**Task prompt:**
Output the entries below as a JSON list of strings, one string per line and no blank lines. Start with the line containing "scientific name: Procyon lotor" and go through the line containing "family: Fabaceae", and leave the pictures out.

Stored entries
____________

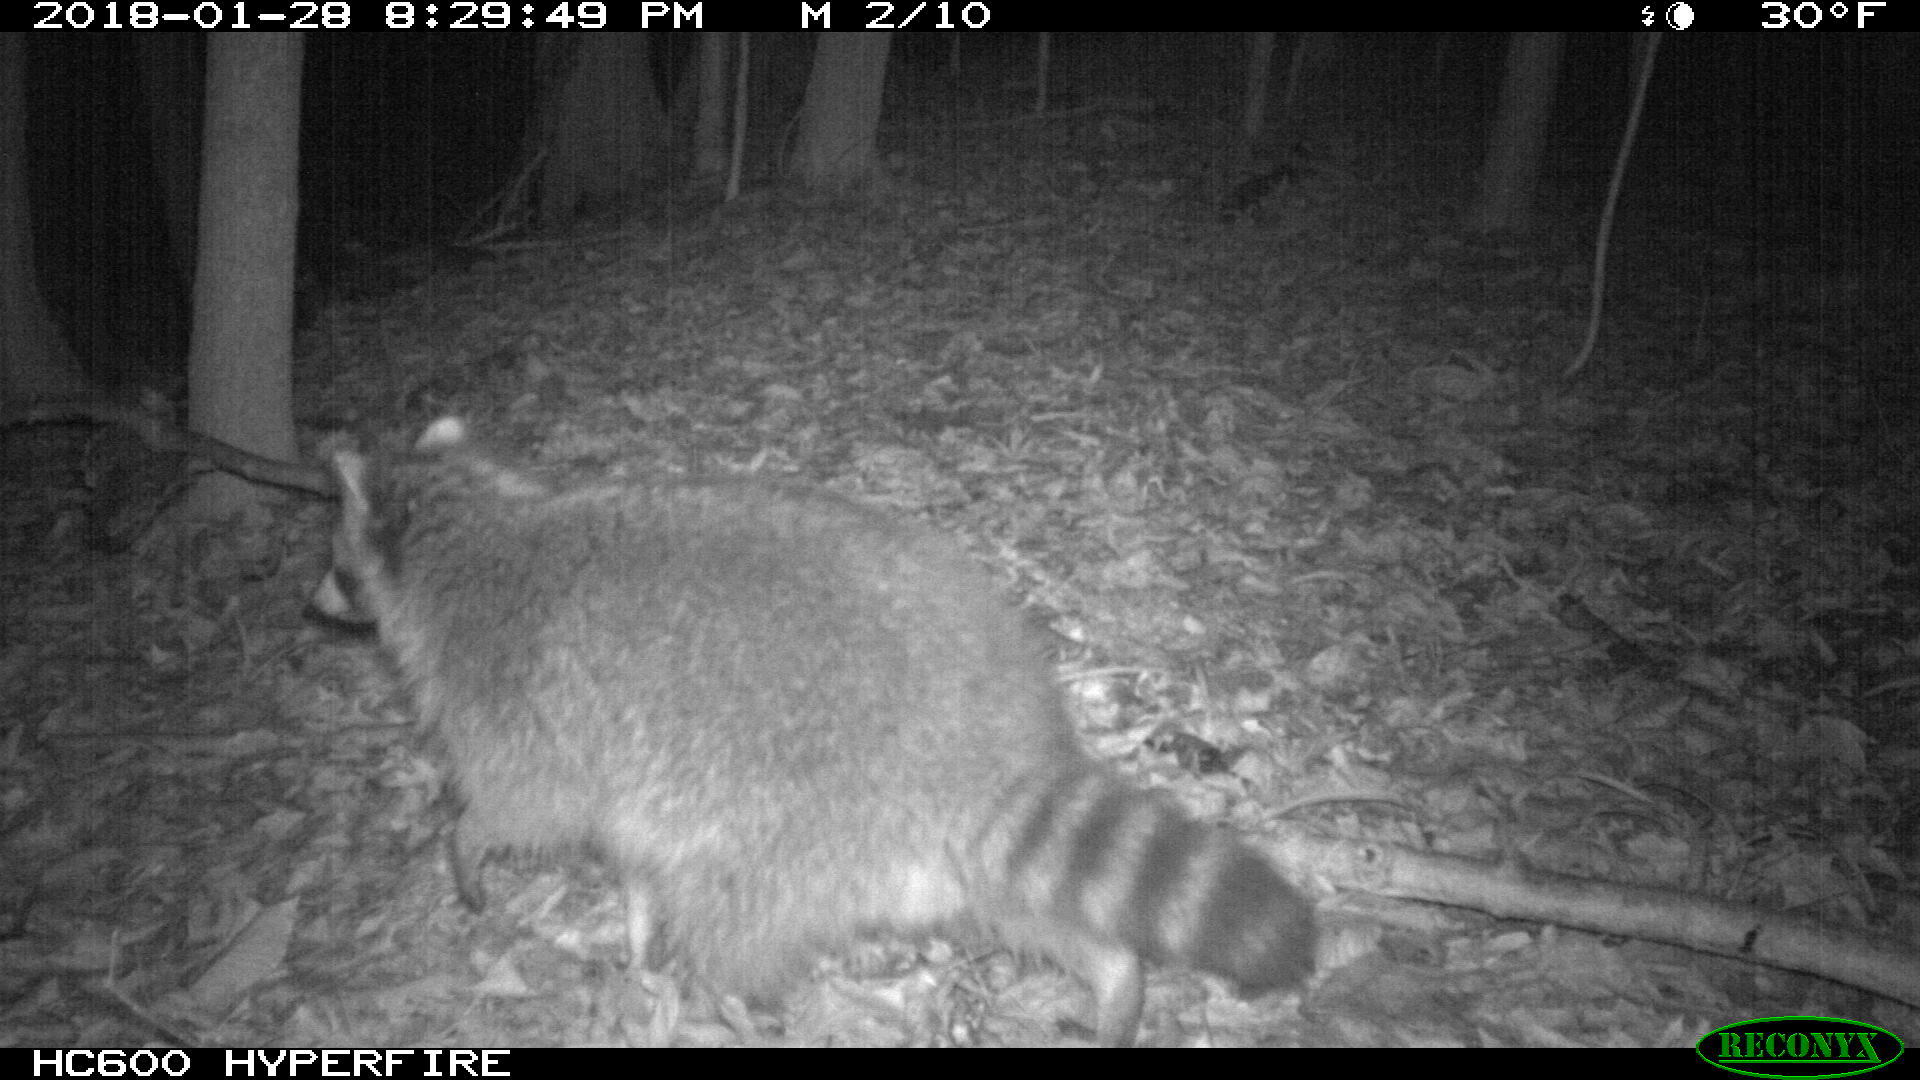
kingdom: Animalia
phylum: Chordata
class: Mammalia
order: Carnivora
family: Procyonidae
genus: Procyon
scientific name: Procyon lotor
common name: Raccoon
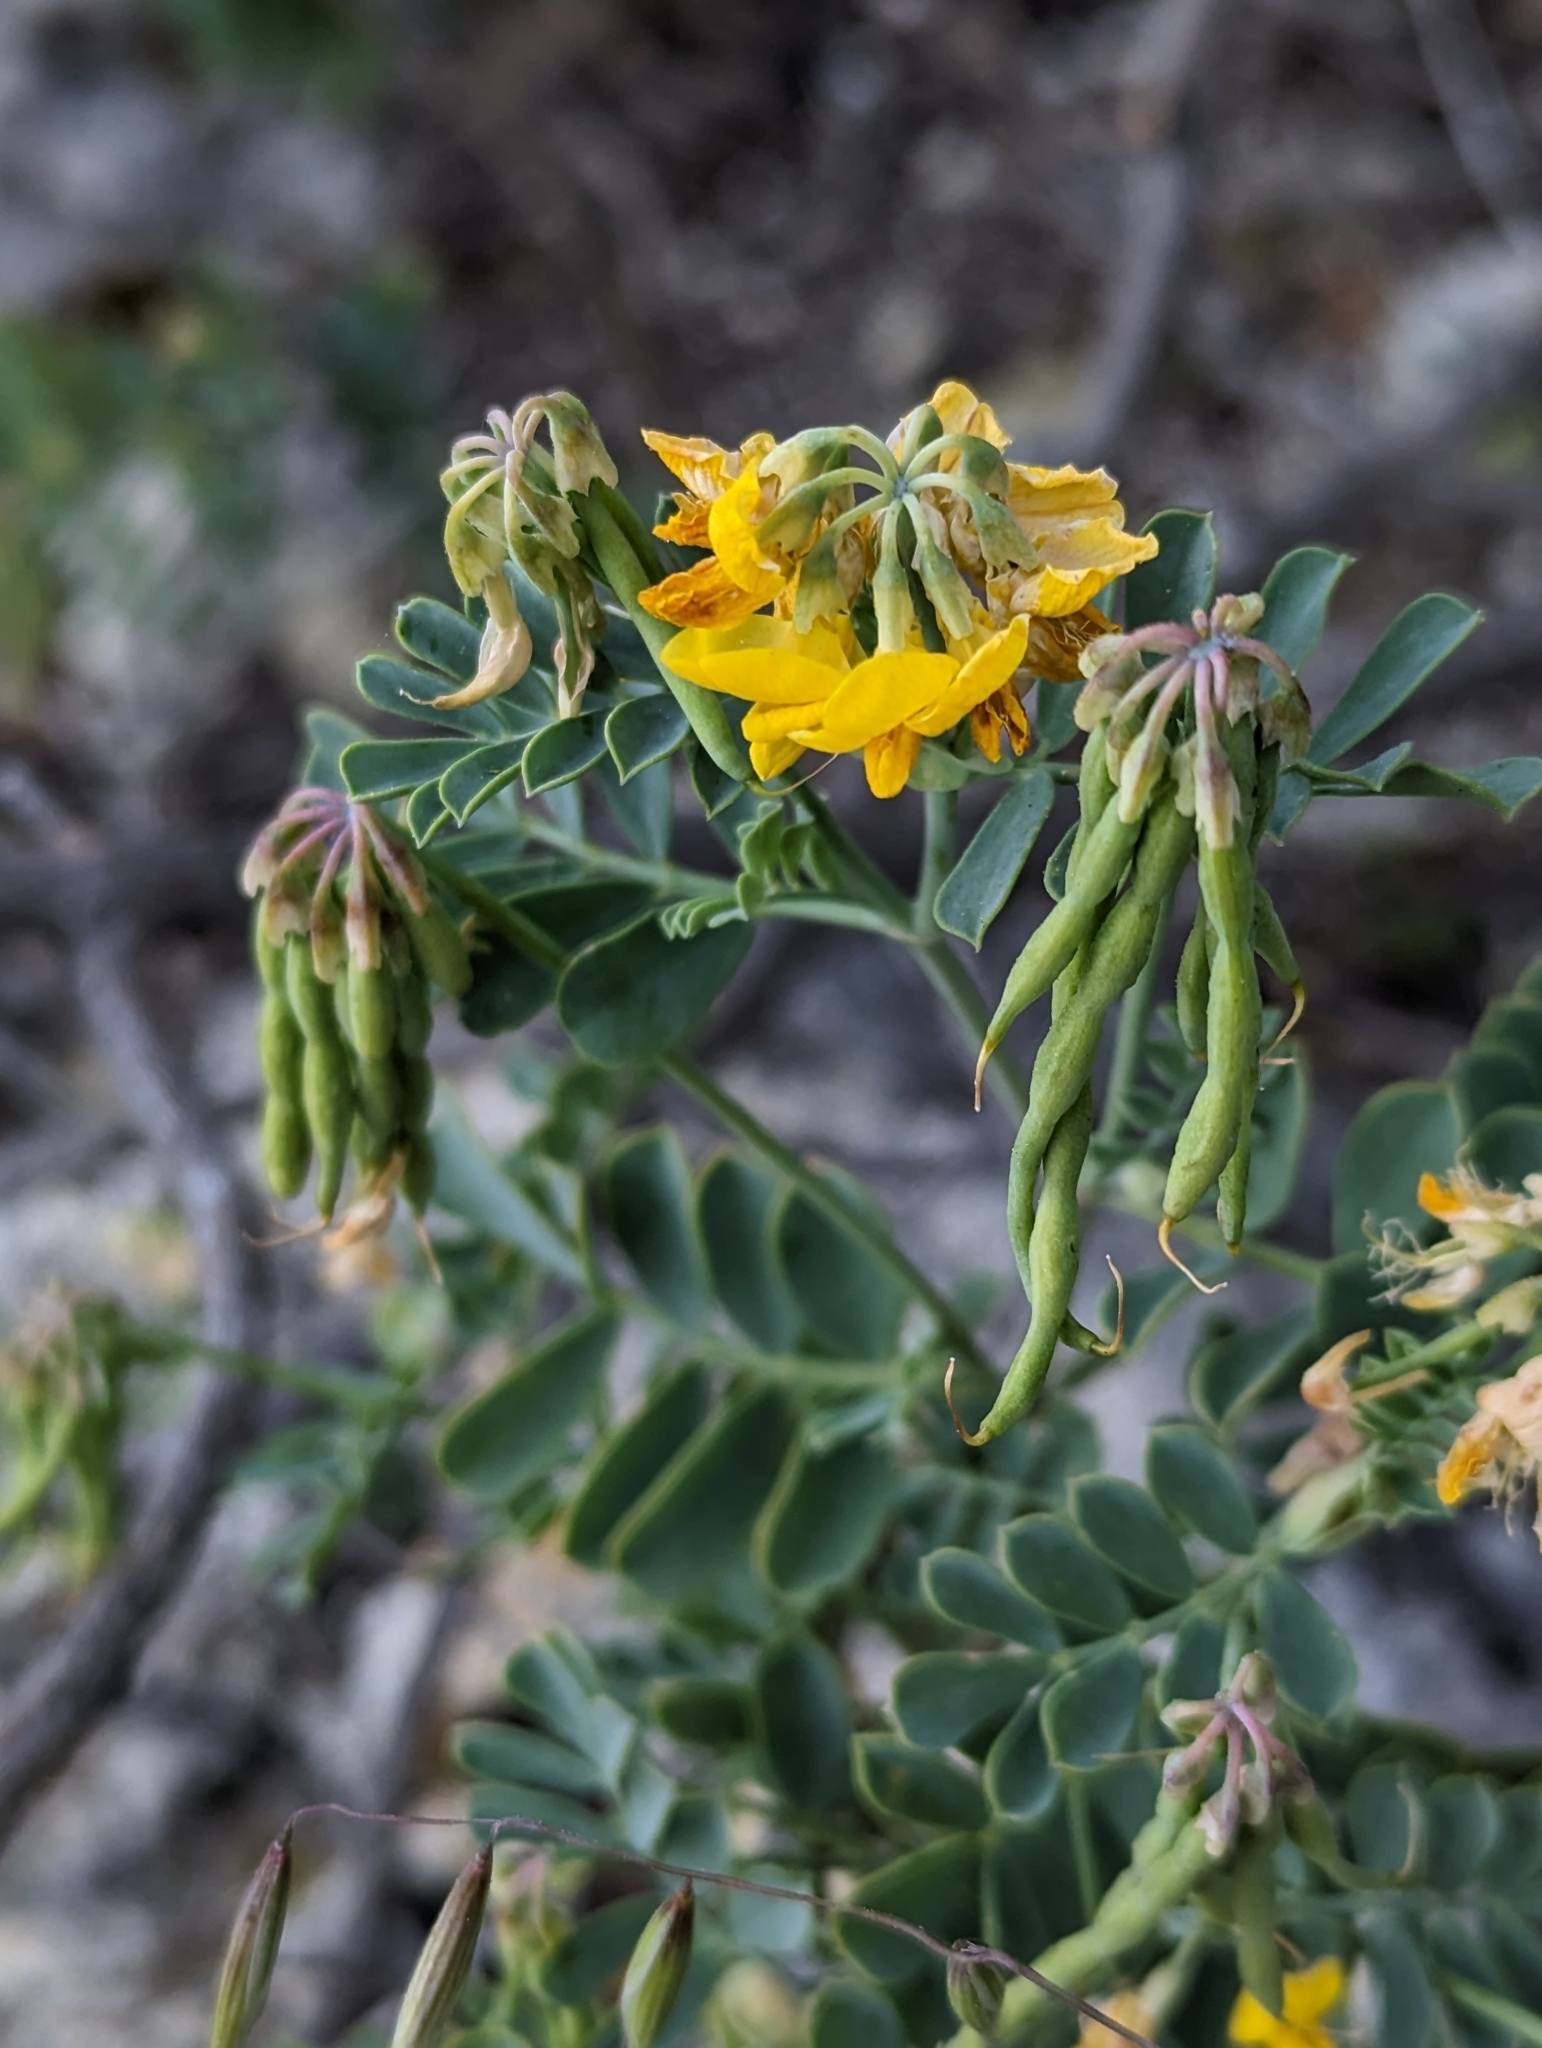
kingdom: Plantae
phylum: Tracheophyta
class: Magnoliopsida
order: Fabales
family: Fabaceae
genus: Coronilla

____________

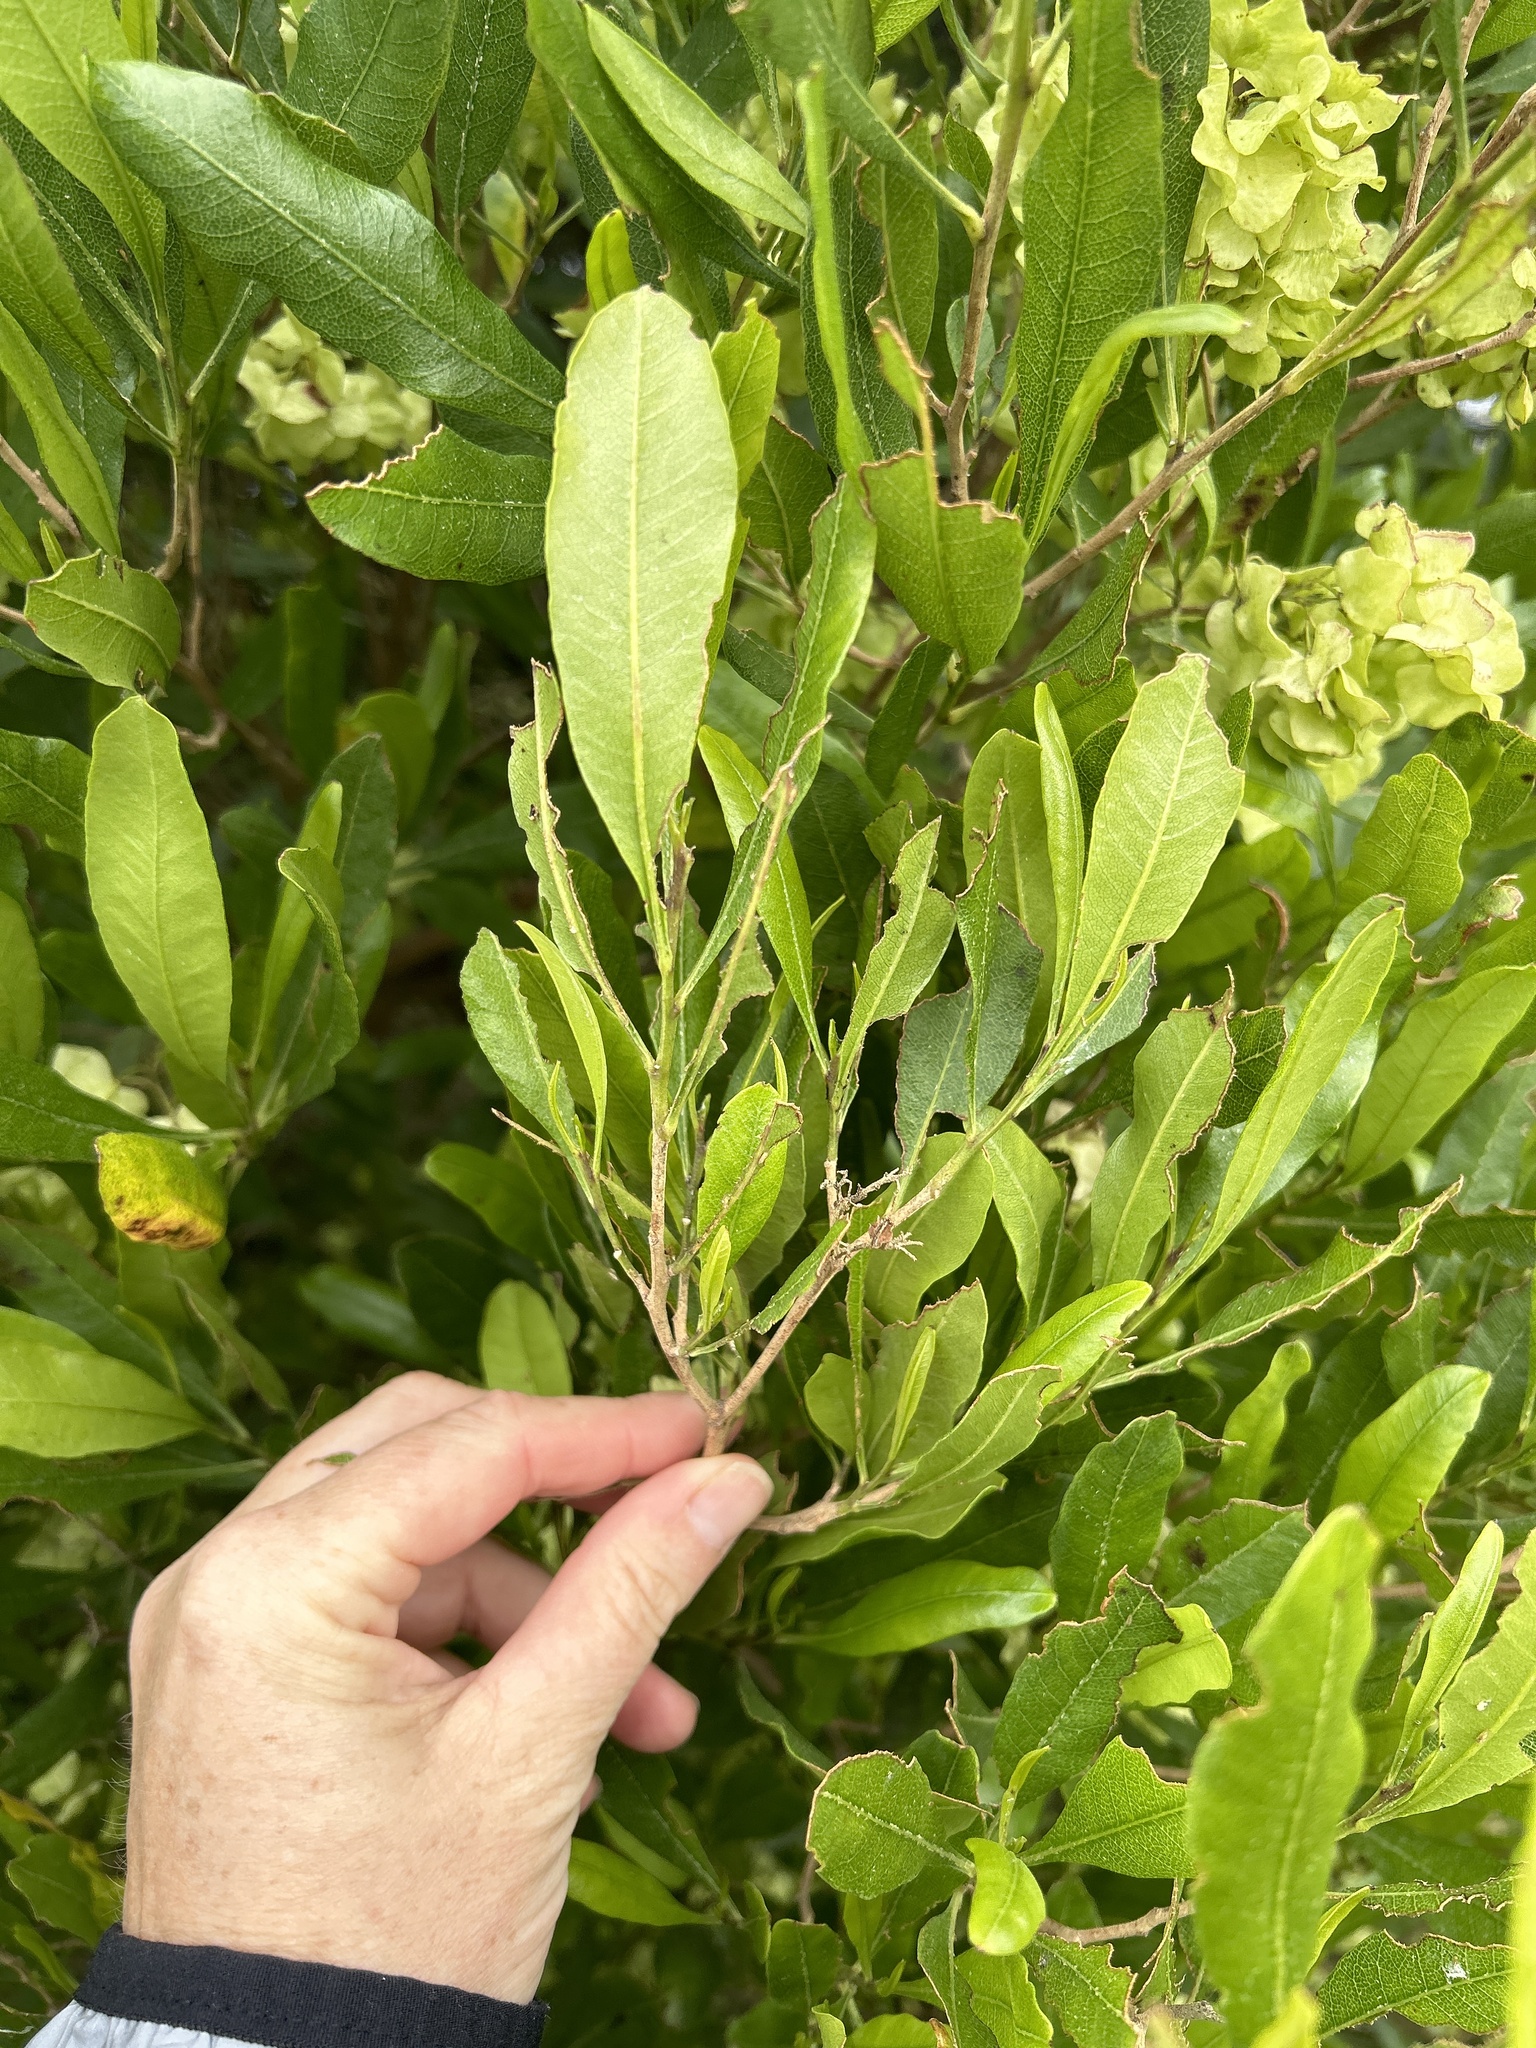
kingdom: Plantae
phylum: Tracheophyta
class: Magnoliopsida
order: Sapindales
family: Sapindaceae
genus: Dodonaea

____________

**Task result:**
[
  "scientific name: Procyon lotor",
  "common name: Raccoon",
  "kingdom: Plantae",
  "phylum: Tracheophyta",
  "class: Magnoliopsida",
  "order: Fabales",
  "family: Fabaceae"
]